Suddenly, two hands wrapped around Amina’s neck and squeezed hard, crushing her larynx. She pulled frantically at them, dimly aware of her mother patting Divya’s arm in greeting, of the hot breath in her ear.
“Mittack!” Itty let go, patting her head.
“Jesus!” Amina gasped, tears in her eyes. “Mom!”
“Itty.” Kamala smiled. She wrapped her arms around the boy, who grunted and buried his face in her neck.
“Hello.” Divya stood in front of Amina, slight, pockmarked, and branded with the expression of someone expecting the worst. “How was the train?”
“It was nice.” Amina loved the overnight train from Madras. She loved the call of the chai-wallahs at every stop, the smell of different dinners cooking in the towns they passed. “We got egg sandwiches.”
Divya nodded. “You’re feeling sick now?”
“No.”
“Sick!” A voice snapped from behind Divya. “Already? Which one?”
Beneath the heat and the house and the blinking lights, Ammachy sat in her wicker chair on the verandah, sweating rings into a sea-foam-green sari blouse. The two years that had passed since their last visit had done nothing to soften her face. Long white whiskers grew out of her chin, and her spine, hunched by decades of complaint, left her head floating some inches above her lap.
“Hello, Amma.” Thomas’s fingers were firm on Amina and Akhil’s necks as he marched them up the few stairs to where she sat. “Good to see you.”
Ammachy pointed to the roll of flesh that pressed at the hem of Akhil’s polo shirt. “ Thuddya . What kind of girlish hips are you growing?”
“Hi, Ammachy.” Akhil leaned in to kiss her cheek.

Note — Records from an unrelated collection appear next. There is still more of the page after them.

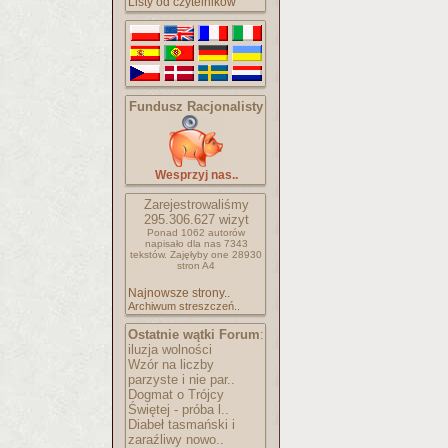
Listy od czytelników
Fundusz Racjonalisty
Wesprzyj nas..
Zarejestrowaliśmy
295.306.627
wizyt
Ponad 1062 autorów
napisało
dla nas 7343
tekstów.
Zajęłyby one 28930
stron A4
Najnowsze strony..
Archiwum streszczeń..
Ostatnie wątki Forum
:
iluzja wolności
Wzór na liczby
parzyste i nie par..
Dogmat o Trójcy
Świętej - próba l..
Diabeł tasmański i
zaraźliwy nowo..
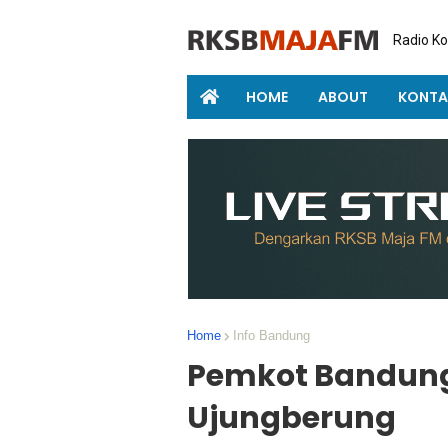
Radio K
HOME
ABOUT
KONTA
Home
Info Bandung
Pemkot Bandung
Ujungberung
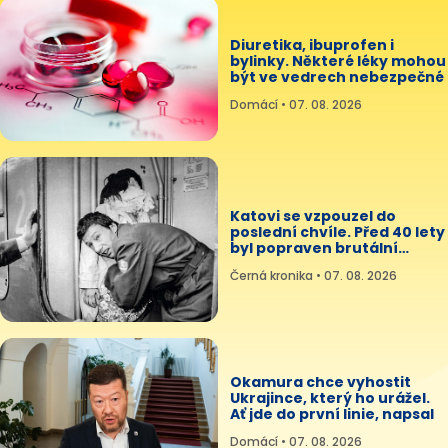
Diuretika, ibuprofen i
bylinky. Některé léky mohou
být ve vedrech nebezpečné
Domácí • 07. 08. 2026
Katovi se vzpouzel do
poslední chvíle. Před 40 lety
byl popraven brutální
sériový vrah Hojer
Černá kronika • 07. 08. 2026
Okamura chce vyhostit
Ukrajince, který ho urážel.
Ať jde do první linie, napsal
Domácí • 07. 08. 2026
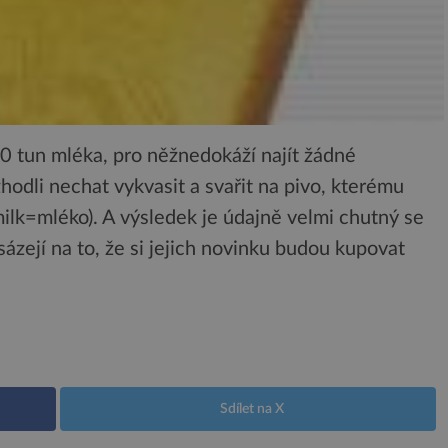
tun mléka, pro něžnedokáží najít žádné
zhodli nechat vykvasit a svařit na pivo, kterému
 milk=mléko). A výsledek je údajně velmi chutný se
sázejí na to, že si jejich novinku budou kupovat
Sdílet na X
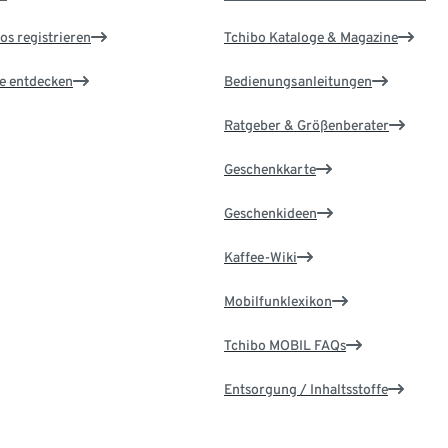
os registrieren
Tchibo Kataloge & Magazine
le entdecken
Bedienungsanleitungen
Ratgeber & Größenberater
Geschenkkarte
Geschenkideen
Kaffee-Wiki
Mobilfunklexikon
Tchibo MOBIL FAQs
Entsorgung / Inhaltsstoffe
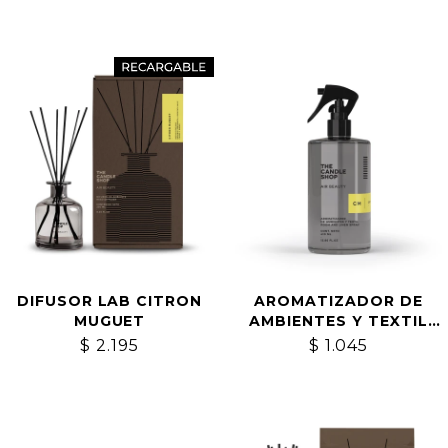
DIFUSOR LAB CITRON
AROMATIZADOR DE
MUGUET
AMBIENTES Y TEXTIL
CITRON MUGUET
$
2.195
$
1.045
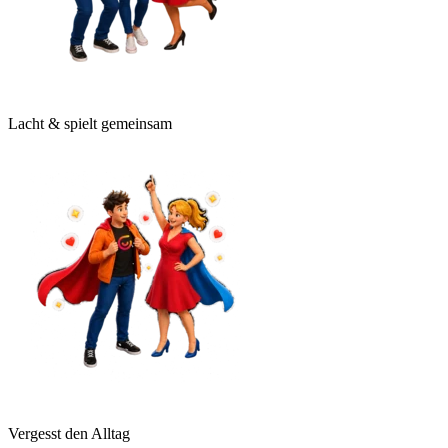
Lacht & spielt gemeinsam
Vergesst den Alltag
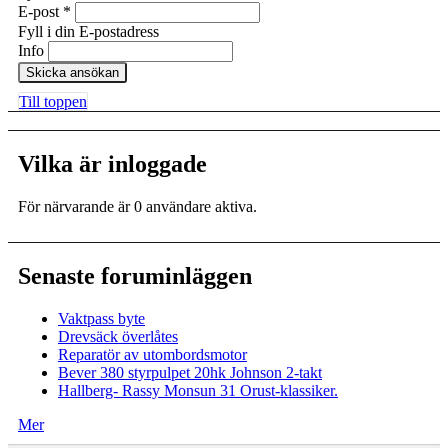
E-post
*
Fyll i din E-postadress
Info
Till toppen
Vilka är inloggade
För närvarande är 0 användare aktiva.
Senaste foruminläggen
Vaktpass byte
Drevsäck överlåtes
Reparatör av utombordsmotor
Bever 380 styrpulpet 20hk Johnson 2-takt
Hallberg- Rassy Monsun 31 Orust-klassiker.
Mer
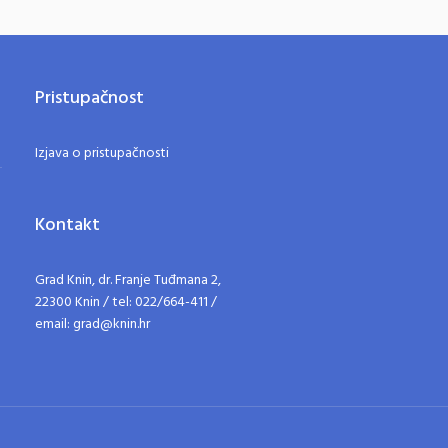
Pristupačnost
Izjava o pristupačnosti
Kontakt
Grad Knin, dr. Franje Tuđmana 2,
22300 Knin / tel: 022/664-411 /
email: grad@knin.hr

She turned to Amina with a wince. “Ach. I sent some Fair and Lovely, no? Didn’t use it?”
“She’s fine, Amma,” Thomas said, but as Amina bent to kiss her, Ammachy snatched her face, pinning it between curled fingers.
“You will have to be very clever if you are never going to be pretty. Are you very clever?”
Amina stared at her grandmother, unsure of what to say. She had never thought of herself as particularly clever. She had never thought of herself as particularly bad-looking either, though it was obvious enough now from the faint repulsion that rippled through the hairs on Ammachy’s lip.
“Amina won the all-city spelling bee,” Kamala announced, pushing Amina’s head forward so that her lips landed openly against Ammachy’s cheek. She had just enough time to be surprised by the taste of menthol and roses, and then she was pulled into the too-dark house and down the hallway, past Sunil and Divya and Itty and Ammachy’s rooms, to a dining room set with tea.
“So train was crowded? Nothing to eat? She’s so happy to see you.” Divya motioned for Kamala and the kids to sit and pushed a plate of orange sweets at them. “She’s been talking of nothing else for a month.”
“Itty,” Sunil boomed, dragging a lumpy suitcase in behind him. “Your uncle is insisting we see what presents he has brought. Shall we take a look?”
“Hullo?” Itty nodded vigorously. “Look? Look?”
“It’s nothing, really.” Thomas took a seat next to Amina.
“Small-small things,” Kamala added.
Ammachy limped in with a scowl. “What is all this nonsense?”
It was: two pairs of Levi’s, one bottle of Johnnie Walker Red, three bags of nuts (almonds, cashews, pistachios), a pair of Reeboks with Velcro closures, a larger pair of hiking boots, two bottles of perfume (Anaïs Anaïs, Chloé), four cassette tapes (the Beatles, the Rolling Stones, Kenny Rogers, Exile), two jars of Avon scented skin lotion (in Topaze and Unspoken), several pairs of white tube socks, talcum powder, and a candy-cane-shaped tube filled with marshmallow, root beer float, and peppermint flavored lip balms.